Дед покачал головой:
– Так ведь то другое. То мы и сейчас платим и на войну ходим…
Екатерина обвела рукой хату:
– Но ведь вы живёте хорошо?
Дед, уже сильно подвыпивший, подхватил:
– Слава Богу, живём ничего!.. Потому и живём добре, что помещиков нету. А як попадём к панам в руки, так и будем жить плохо…
Так удачно начавшаяся «прогулка в народ» грозила превратиться в неприличную полемику с каким-то упрямым стариком. К тому же Екатерина впервые почувствовала, что у неё не хватает доводов для продолжения спора. У императрицы испортилось настроение. Она что-то сказала Нарышкину, и тот осторожно положил пригоршню золотых на старинную горку в углу, над которой висел образ.
Екатерина встала и обратилась к Иосифу:
– Я думаю, что мы можем продолжать наш путь…
Император встал и, скрывая улыбку, двинулся за ней.
Он немножко понимал по-русски и приблизительно представлял себе причину этого неожиданно возникшего недоразумения.
Но Екатерина уже овладела собой и, милостиво кивнув головой старику, глубоко поклонившемуся ей, села в экипаж.
Когда дед выпрямился и глаза его встретились с Безбородко, то в них заиграли такие лукавые огоньки, что канцлер улыбнулся и сказал старику на ухо:
– Ну, дид, знав бы ты грамоте, так быть бы тебе гетьманом…
С хутора поехали к берегу, чтобы пересесть на галеры.
Иосиф, высокий, мрачный, сравнительно молодой человек, отличался огромной работоспособностью, саркастическим умом и большой требовательностью к своим подчинённым.
Может быть, он один из немногих, ехавших с Екатериной, видел, насколько потёмкинские деревни отличаются от настоящих, а высокопарные надписи о процветании края на триумфальных арках не соответствуют действительности.

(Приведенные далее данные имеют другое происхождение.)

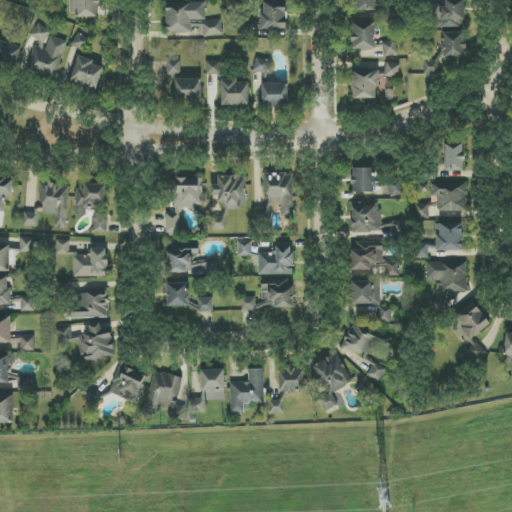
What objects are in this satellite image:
building: (364, 5)
building: (83, 8)
building: (452, 14)
building: (183, 16)
building: (274, 16)
building: (213, 28)
building: (245, 28)
road: (175, 29)
building: (364, 34)
building: (40, 35)
road: (501, 36)
building: (80, 42)
building: (454, 45)
building: (390, 48)
building: (9, 53)
building: (48, 58)
building: (173, 66)
building: (262, 67)
building: (431, 67)
building: (392, 70)
building: (86, 73)
building: (365, 83)
building: (229, 86)
building: (189, 88)
building: (275, 95)
road: (263, 138)
building: (454, 157)
building: (363, 180)
road: (499, 185)
building: (396, 188)
building: (5, 190)
building: (276, 196)
building: (450, 196)
building: (229, 197)
building: (183, 200)
building: (55, 202)
building: (92, 203)
building: (30, 219)
building: (372, 221)
building: (448, 237)
building: (26, 245)
building: (62, 246)
building: (245, 248)
building: (178, 258)
building: (372, 258)
building: (276, 262)
building: (92, 264)
building: (448, 276)
building: (5, 291)
building: (366, 292)
building: (177, 295)
building: (272, 296)
building: (25, 303)
building: (206, 305)
building: (91, 306)
building: (384, 313)
building: (472, 329)
building: (7, 332)
building: (365, 339)
road: (231, 340)
building: (28, 343)
building: (90, 343)
building: (507, 344)
building: (4, 369)
building: (376, 372)
building: (329, 378)
building: (25, 383)
building: (128, 384)
building: (208, 387)
building: (288, 387)
building: (247, 391)
building: (165, 395)
building: (6, 409)
power tower: (379, 446)
power tower: (120, 454)
power tower: (385, 499)
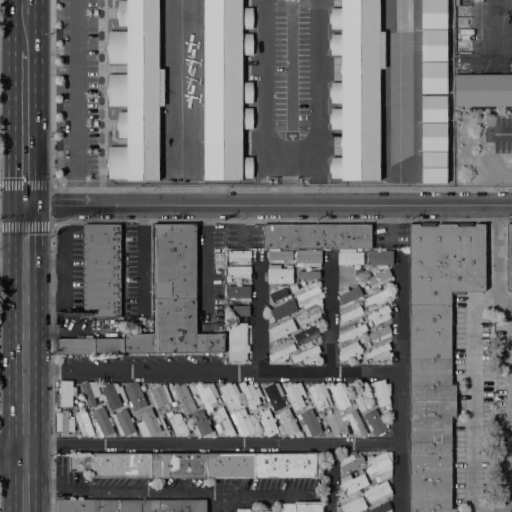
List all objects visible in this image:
airport hangar: (433, 14)
building: (433, 14)
road: (267, 20)
road: (23, 25)
airport hangar: (433, 44)
building: (433, 44)
building: (432, 46)
parking lot: (289, 72)
airport hangar: (433, 77)
building: (433, 77)
building: (224, 88)
airport hangar: (134, 89)
building: (134, 89)
airport hangar: (220, 89)
building: (220, 89)
building: (355, 89)
airport hangar: (359, 89)
building: (359, 89)
building: (482, 89)
building: (482, 89)
parking lot: (88, 90)
building: (134, 90)
airport: (252, 92)
airport hangar: (433, 107)
building: (433, 107)
road: (24, 128)
road: (502, 132)
airport hangar: (433, 135)
building: (433, 135)
building: (432, 139)
airport hangar: (433, 166)
building: (433, 166)
road: (188, 189)
road: (267, 204)
traffic signals: (24, 205)
road: (53, 205)
building: (316, 235)
building: (316, 242)
building: (238, 255)
building: (278, 255)
building: (348, 256)
building: (307, 257)
building: (378, 257)
building: (508, 257)
building: (379, 258)
building: (508, 258)
road: (207, 259)
road: (11, 268)
building: (100, 269)
building: (100, 270)
building: (367, 270)
building: (237, 272)
building: (277, 274)
building: (279, 274)
building: (307, 274)
building: (379, 278)
road: (62, 279)
building: (237, 292)
building: (238, 292)
building: (278, 294)
building: (349, 294)
building: (306, 295)
building: (348, 295)
building: (307, 296)
building: (377, 298)
building: (161, 303)
building: (162, 303)
building: (282, 309)
building: (240, 310)
building: (281, 310)
building: (227, 311)
building: (348, 311)
building: (350, 311)
road: (259, 313)
road: (330, 314)
building: (378, 314)
building: (306, 315)
building: (378, 315)
building: (307, 316)
road: (24, 328)
building: (279, 329)
building: (280, 329)
building: (350, 331)
building: (351, 331)
building: (379, 333)
building: (307, 334)
building: (378, 334)
building: (305, 335)
building: (236, 341)
building: (236, 341)
building: (280, 350)
building: (350, 351)
building: (434, 351)
building: (377, 352)
building: (435, 353)
building: (306, 355)
road: (211, 372)
road: (399, 384)
building: (65, 392)
building: (89, 392)
building: (380, 392)
building: (381, 392)
building: (64, 393)
building: (250, 394)
building: (111, 395)
building: (158, 395)
building: (159, 395)
building: (207, 395)
building: (207, 395)
building: (229, 395)
building: (250, 395)
building: (274, 395)
building: (293, 395)
building: (294, 395)
building: (318, 395)
building: (318, 395)
building: (338, 395)
building: (339, 395)
building: (110, 396)
building: (134, 396)
building: (135, 396)
building: (273, 396)
building: (358, 396)
building: (182, 397)
building: (182, 397)
building: (358, 398)
building: (235, 409)
building: (101, 421)
building: (150, 421)
building: (286, 421)
building: (62, 422)
building: (64, 422)
building: (101, 422)
building: (121, 422)
building: (123, 422)
building: (221, 422)
building: (221, 422)
building: (241, 422)
building: (266, 422)
building: (285, 422)
building: (309, 422)
building: (354, 422)
building: (355, 422)
building: (373, 422)
building: (374, 422)
building: (146, 423)
building: (200, 423)
building: (266, 423)
building: (310, 423)
building: (83, 424)
building: (83, 424)
building: (177, 424)
building: (200, 424)
building: (176, 425)
road: (211, 444)
road: (12, 453)
building: (347, 462)
building: (350, 462)
building: (197, 464)
building: (199, 464)
building: (379, 466)
building: (379, 466)
road: (330, 478)
road: (471, 480)
road: (24, 482)
building: (351, 483)
building: (352, 483)
road: (166, 490)
building: (376, 493)
building: (377, 493)
building: (352, 504)
building: (128, 505)
building: (131, 505)
building: (352, 505)
building: (291, 507)
building: (291, 507)
building: (381, 508)
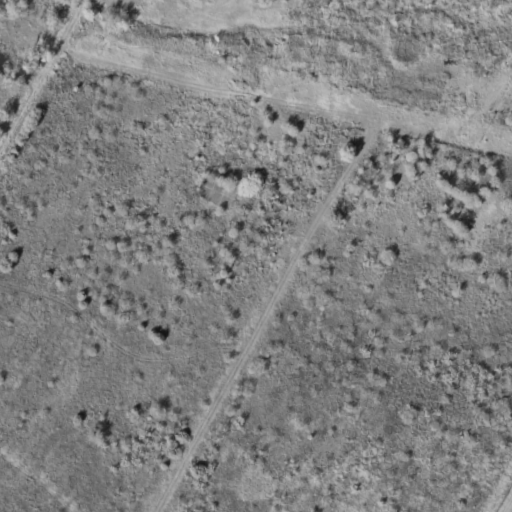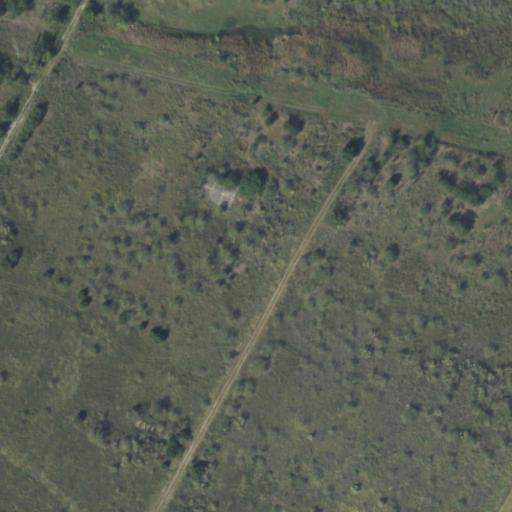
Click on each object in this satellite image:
road: (35, 94)
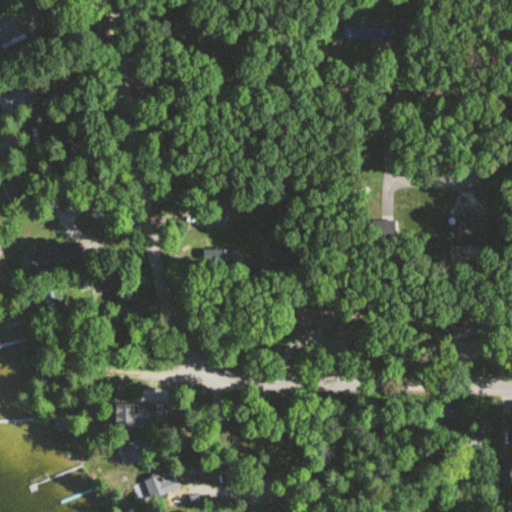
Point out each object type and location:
building: (10, 33)
building: (368, 33)
road: (318, 91)
building: (16, 99)
building: (8, 144)
building: (12, 188)
building: (221, 218)
building: (469, 230)
building: (53, 259)
building: (220, 261)
building: (46, 302)
building: (309, 315)
road: (183, 338)
road: (138, 376)
building: (135, 416)
building: (469, 442)
building: (138, 450)
building: (505, 476)
building: (161, 485)
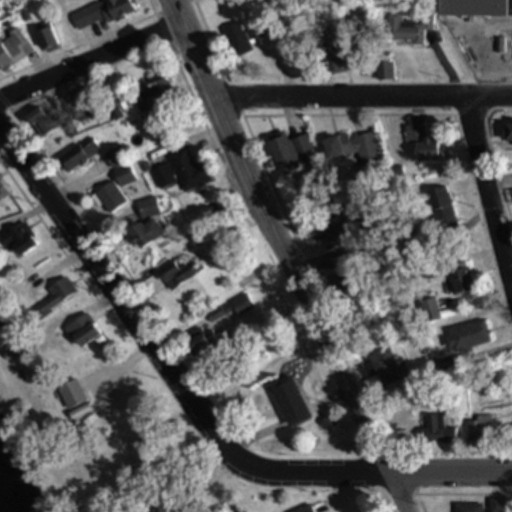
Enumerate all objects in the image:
building: (479, 6)
building: (480, 6)
building: (2, 7)
building: (4, 8)
building: (105, 12)
building: (106, 12)
parking lot: (511, 23)
building: (261, 25)
building: (416, 27)
building: (414, 28)
building: (50, 35)
building: (53, 35)
building: (242, 38)
building: (242, 38)
road: (211, 39)
road: (87, 41)
parking lot: (483, 44)
building: (16, 46)
building: (16, 47)
road: (485, 48)
building: (345, 57)
road: (91, 59)
building: (343, 59)
building: (386, 69)
building: (386, 69)
road: (181, 75)
building: (160, 89)
building: (157, 90)
road: (1, 95)
road: (467, 96)
road: (235, 97)
road: (365, 97)
building: (85, 102)
building: (90, 103)
building: (117, 110)
road: (348, 115)
building: (48, 120)
building: (49, 120)
building: (75, 127)
building: (509, 129)
building: (511, 132)
building: (427, 143)
building: (427, 144)
building: (357, 147)
building: (356, 148)
building: (296, 151)
building: (85, 152)
building: (85, 152)
building: (295, 152)
building: (120, 155)
building: (118, 157)
road: (493, 157)
building: (185, 170)
building: (185, 171)
building: (127, 175)
road: (489, 183)
building: (5, 186)
building: (121, 187)
building: (4, 189)
building: (115, 196)
building: (442, 203)
building: (151, 207)
building: (153, 207)
building: (448, 213)
road: (478, 219)
building: (348, 227)
building: (349, 227)
building: (154, 232)
building: (154, 233)
road: (52, 236)
building: (25, 237)
building: (23, 238)
road: (105, 241)
road: (290, 256)
building: (182, 272)
building: (180, 274)
building: (350, 275)
building: (466, 276)
building: (465, 277)
building: (60, 295)
road: (318, 295)
building: (59, 296)
building: (244, 303)
building: (233, 307)
building: (435, 309)
building: (437, 309)
building: (218, 313)
building: (86, 330)
building: (88, 332)
building: (474, 334)
building: (474, 335)
building: (206, 341)
building: (24, 347)
building: (19, 350)
road: (162, 359)
building: (451, 362)
building: (391, 366)
building: (390, 368)
building: (78, 393)
building: (80, 398)
building: (294, 400)
building: (295, 400)
building: (331, 421)
building: (484, 426)
building: (484, 426)
building: (440, 427)
building: (441, 430)
road: (452, 472)
road: (456, 492)
road: (420, 502)
building: (499, 504)
building: (500, 504)
building: (472, 506)
building: (474, 507)
river: (2, 508)
building: (309, 508)
building: (307, 509)
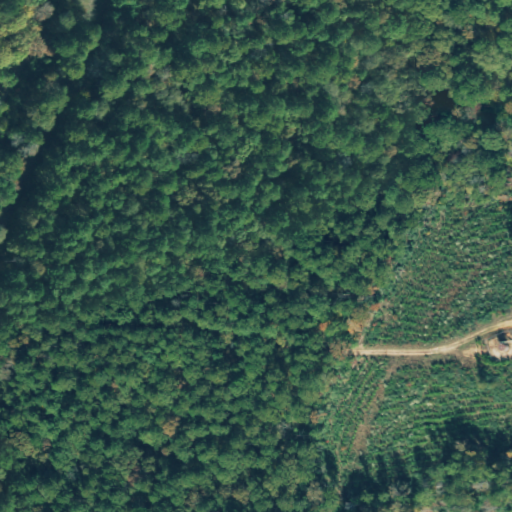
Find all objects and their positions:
road: (252, 359)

Когда в Екатеринославе закладывали собор, то он заметил по этому поводу, что императрица положила первый камень, а он второй и, вероятно, последний. Относительно Херсона он усомнился, что это будет «Амстердам Юга», как его в этом уверял Потёмкин. В письмах, которые он направлял своему первому министру, князю Кауницу, он указывал, что, конечно, все чудеса исчезнут после проезда императрицы, Крым опустеет, многие города намечены к постройке в болотистых местах. Потёмкин умеет многое начинать, но не доводит дела до конца, ибо при всех способностях ему не хватает постоянства. Но в то же время Иосиф Второй очень хорошо понимал, что Россия уже более никогда не отдаст этих мест, что это государство, растущее в своей силе, а окружающие Екатерину сподвижники при всех своих недостатках – выдающиеся люди. Он верил также, что будущее Австрийской империи в Европе в значительной степени зависит от дружбы с Россией и совместной борьбы этих государств против слабеющей Оттоманской Порты. Кроме этого, он был честен и всегда выполнял свои обязательства до конца. Для Екатерины это был единственный надёжный союзник в Европе. Поэтому Иосиф Второй был окружён особым вниманием и царица приложила всё своё обаяние, чтобы установить с ним личную дружбу К нему приставили графа Фёдора Евстафьевича Ангальта, обрусевшего немца, генерал-адъютанта Екатерины и директора Шляхетского сухопутного корпуса, такого же высокого и молчаливого, как и сам Иосиф Второй. Придворные просыпались от стука шагов по палубе: с восходом солнца оба, Ангальт и император, молча расхаживали по палубе. С такой же молчаливой серьёзностью относился Иосиф Второй ко всему, что видел, хотя чудес в этом путешествии оказалось немало. За Херсоном были показаны скачки и атака лавой донских казаков.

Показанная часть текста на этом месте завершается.